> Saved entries
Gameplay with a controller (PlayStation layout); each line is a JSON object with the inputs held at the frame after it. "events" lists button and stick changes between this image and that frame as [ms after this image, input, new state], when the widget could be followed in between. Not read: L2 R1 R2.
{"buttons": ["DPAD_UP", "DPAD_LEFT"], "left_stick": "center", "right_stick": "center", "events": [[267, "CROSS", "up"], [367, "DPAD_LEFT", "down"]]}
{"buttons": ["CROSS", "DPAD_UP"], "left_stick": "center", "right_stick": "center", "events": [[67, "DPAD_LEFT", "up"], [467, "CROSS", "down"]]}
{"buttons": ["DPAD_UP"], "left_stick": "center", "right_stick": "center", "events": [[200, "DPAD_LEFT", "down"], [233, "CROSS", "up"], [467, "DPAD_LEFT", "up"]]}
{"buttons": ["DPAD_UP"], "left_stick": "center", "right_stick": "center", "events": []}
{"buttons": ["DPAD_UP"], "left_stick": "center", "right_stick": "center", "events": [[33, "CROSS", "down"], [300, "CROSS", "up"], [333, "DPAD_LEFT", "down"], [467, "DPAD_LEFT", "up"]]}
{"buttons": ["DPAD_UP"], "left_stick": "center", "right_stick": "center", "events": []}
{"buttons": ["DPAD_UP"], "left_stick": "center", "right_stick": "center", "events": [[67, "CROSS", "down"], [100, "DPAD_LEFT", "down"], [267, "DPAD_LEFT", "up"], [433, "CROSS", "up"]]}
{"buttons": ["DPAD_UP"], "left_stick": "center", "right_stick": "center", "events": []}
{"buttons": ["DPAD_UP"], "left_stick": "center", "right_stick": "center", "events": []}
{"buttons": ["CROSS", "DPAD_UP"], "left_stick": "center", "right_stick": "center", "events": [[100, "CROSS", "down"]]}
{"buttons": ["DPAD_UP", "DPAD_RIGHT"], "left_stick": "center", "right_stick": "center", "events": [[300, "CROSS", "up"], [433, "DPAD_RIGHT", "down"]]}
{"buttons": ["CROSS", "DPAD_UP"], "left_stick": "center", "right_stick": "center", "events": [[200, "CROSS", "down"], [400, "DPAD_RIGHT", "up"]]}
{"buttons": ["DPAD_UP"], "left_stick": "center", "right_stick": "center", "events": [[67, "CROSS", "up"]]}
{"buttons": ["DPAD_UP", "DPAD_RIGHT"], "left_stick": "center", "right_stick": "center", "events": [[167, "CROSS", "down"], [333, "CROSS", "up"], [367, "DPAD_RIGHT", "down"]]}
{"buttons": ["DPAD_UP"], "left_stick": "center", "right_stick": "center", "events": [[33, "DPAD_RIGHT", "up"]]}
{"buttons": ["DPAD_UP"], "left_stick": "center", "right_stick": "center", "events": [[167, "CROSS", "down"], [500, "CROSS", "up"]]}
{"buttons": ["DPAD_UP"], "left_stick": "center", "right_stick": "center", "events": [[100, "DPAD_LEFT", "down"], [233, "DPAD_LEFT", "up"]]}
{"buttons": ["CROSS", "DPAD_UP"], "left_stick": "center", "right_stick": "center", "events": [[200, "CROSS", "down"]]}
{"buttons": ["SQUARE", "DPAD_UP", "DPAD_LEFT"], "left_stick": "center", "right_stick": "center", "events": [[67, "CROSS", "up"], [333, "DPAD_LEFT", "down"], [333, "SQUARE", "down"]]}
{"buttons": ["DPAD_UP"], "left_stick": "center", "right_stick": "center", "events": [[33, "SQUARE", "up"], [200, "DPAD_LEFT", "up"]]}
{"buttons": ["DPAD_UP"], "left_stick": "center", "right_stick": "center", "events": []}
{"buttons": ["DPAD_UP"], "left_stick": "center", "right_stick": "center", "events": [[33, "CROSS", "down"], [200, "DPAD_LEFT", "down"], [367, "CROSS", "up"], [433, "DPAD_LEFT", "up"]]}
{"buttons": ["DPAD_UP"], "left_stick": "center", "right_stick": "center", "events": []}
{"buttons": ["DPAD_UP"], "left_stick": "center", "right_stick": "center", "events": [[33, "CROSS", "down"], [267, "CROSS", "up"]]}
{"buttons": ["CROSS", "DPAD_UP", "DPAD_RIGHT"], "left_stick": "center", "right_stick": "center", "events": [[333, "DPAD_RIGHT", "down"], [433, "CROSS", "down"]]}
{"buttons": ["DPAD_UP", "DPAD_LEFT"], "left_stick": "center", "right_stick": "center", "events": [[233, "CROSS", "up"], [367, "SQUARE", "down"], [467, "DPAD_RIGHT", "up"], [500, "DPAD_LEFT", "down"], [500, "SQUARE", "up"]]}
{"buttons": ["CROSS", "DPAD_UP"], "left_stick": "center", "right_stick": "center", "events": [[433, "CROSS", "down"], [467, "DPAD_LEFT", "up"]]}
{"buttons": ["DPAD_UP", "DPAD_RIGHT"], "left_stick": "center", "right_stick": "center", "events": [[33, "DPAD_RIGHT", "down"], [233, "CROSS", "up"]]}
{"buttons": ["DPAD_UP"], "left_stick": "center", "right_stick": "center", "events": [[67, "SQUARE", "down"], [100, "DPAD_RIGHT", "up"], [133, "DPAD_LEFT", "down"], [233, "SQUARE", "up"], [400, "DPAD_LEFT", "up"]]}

> INSTRUCTIONS FOR THE TASK
The records above are to be output in full and without error.

> REPLY TO THE TASK
Gameplay with a controller (PlayStation layout); each line is a JSON object with the inputs held at the frame after it. "events" lists button and stick changes between this image and that frame as [ms after this image, input, new state], when the widget could be followed in between. Not read: L2 R1 R2.
{"buttons": ["DPAD_UP", "DPAD_LEFT"], "left_stick": "center", "right_stick": "center", "events": [[267, "CROSS", "up"], [367, "DPAD_LEFT", "down"]]}
{"buttons": ["CROSS", "DPAD_UP"], "left_stick": "center", "right_stick": "center", "events": [[67, "DPAD_LEFT", "up"], [467, "CROSS", "down"]]}
{"buttons": ["DPAD_UP"], "left_stick": "center", "right_stick": "center", "events": [[200, "DPAD_LEFT", "down"], [233, "CROSS", "up"], [467, "DPAD_LEFT", "up"]]}
{"buttons": ["DPAD_UP"], "left_stick": "center", "right_stick": "center", "events": []}
{"buttons": ["DPAD_UP"], "left_stick": "center", "right_stick": "center", "events": [[33, "CROSS", "down"], [300, "CROSS", "up"], [333, "DPAD_LEFT", "down"], [467, "DPAD_LEFT", "up"]]}
{"buttons": ["DPAD_UP"], "left_stick": "center", "right_stick": "center", "events": []}
{"buttons": ["DPAD_UP"], "left_stick": "center", "right_stick": "center", "events": [[67, "CROSS", "down"], [100, "DPAD_LEFT", "down"], [267, "DPAD_LEFT", "up"], [433, "CROSS", "up"]]}
{"buttons": ["DPAD_UP"], "left_stick": "center", "right_stick": "center", "events": []}
{"buttons": ["DPAD_UP"], "left_stick": "center", "right_stick": "center", "events": []}
{"buttons": ["CROSS", "DPAD_UP"], "left_stick": "center", "right_stick": "center", "events": [[100, "CROSS", "down"]]}
{"buttons": ["DPAD_UP", "DPAD_RIGHT"], "left_stick": "center", "right_stick": "center", "events": [[300, "CROSS", "up"], [433, "DPAD_RIGHT", "down"]]}
{"buttons": ["CROSS", "DPAD_UP"], "left_stick": "center", "right_stick": "center", "events": [[200, "CROSS", "down"], [400, "DPAD_RIGHT", "up"]]}
{"buttons": ["DPAD_UP"], "left_stick": "center", "right_stick": "center", "events": [[67, "CROSS", "up"]]}
{"buttons": ["DPAD_UP", "DPAD_RIGHT"], "left_stick": "center", "right_stick": "center", "events": [[167, "CROSS", "down"], [333, "CROSS", "up"], [367, "DPAD_RIGHT", "down"]]}
{"buttons": ["DPAD_UP"], "left_stick": "center", "right_stick": "center", "events": [[33, "DPAD_RIGHT", "up"]]}
{"buttons": ["DPAD_UP"], "left_stick": "center", "right_stick": "center", "events": [[167, "CROSS", "down"], [500, "CROSS", "up"]]}
{"buttons": ["DPAD_UP"], "left_stick": "center", "right_stick": "center", "events": [[100, "DPAD_LEFT", "down"], [233, "DPAD_LEFT", "up"]]}
{"buttons": ["CROSS", "DPAD_UP"], "left_stick": "center", "right_stick": "center", "events": [[200, "CROSS", "down"]]}
{"buttons": ["SQUARE", "DPAD_UP", "DPAD_LEFT"], "left_stick": "center", "right_stick": "center", "events": [[67, "CROSS", "up"], [333, "DPAD_LEFT", "down"], [333, "SQUARE", "down"]]}
{"buttons": ["DPAD_UP"], "left_stick": "center", "right_stick": "center", "events": [[33, "SQUARE", "up"], [200, "DPAD_LEFT", "up"]]}
{"buttons": ["DPAD_UP"], "left_stick": "center", "right_stick": "center", "events": []}
{"buttons": ["DPAD_UP"], "left_stick": "center", "right_stick": "center", "events": [[33, "CROSS", "down"], [200, "DPAD_LEFT", "down"], [367, "CROSS", "up"], [433, "DPAD_LEFT", "up"]]}
{"buttons": ["DPAD_UP"], "left_stick": "center", "right_stick": "center", "events": []}
{"buttons": ["DPAD_UP"], "left_stick": "center", "right_stick": "center", "events": [[33, "CROSS", "down"], [267, "CROSS", "up"]]}
{"buttons": ["CROSS", "DPAD_UP", "DPAD_RIGHT"], "left_stick": "center", "right_stick": "center", "events": [[333, "DPAD_RIGHT", "down"], [433, "CROSS", "down"]]}
{"buttons": ["DPAD_UP", "DPAD_LEFT"], "left_stick": "center", "right_stick": "center", "events": [[233, "CROSS", "up"], [367, "SQUARE", "down"], [467, "DPAD_RIGHT", "up"], [500, "DPAD_LEFT", "down"], [500, "SQUARE", "up"]]}
{"buttons": ["CROSS", "DPAD_UP"], "left_stick": "center", "right_stick": "center", "events": [[433, "CROSS", "down"], [467, "DPAD_LEFT", "up"]]}
{"buttons": ["DPAD_UP", "DPAD_RIGHT"], "left_stick": "center", "right_stick": "center", "events": [[33, "DPAD_RIGHT", "down"], [233, "CROSS", "up"]]}
{"buttons": ["DPAD_UP"], "left_stick": "center", "right_stick": "center", "events": [[67, "SQUARE", "down"], [100, "DPAD_RIGHT", "up"], [133, "DPAD_LEFT", "down"], [233, "SQUARE", "up"], [400, "DPAD_LEFT", "up"]]}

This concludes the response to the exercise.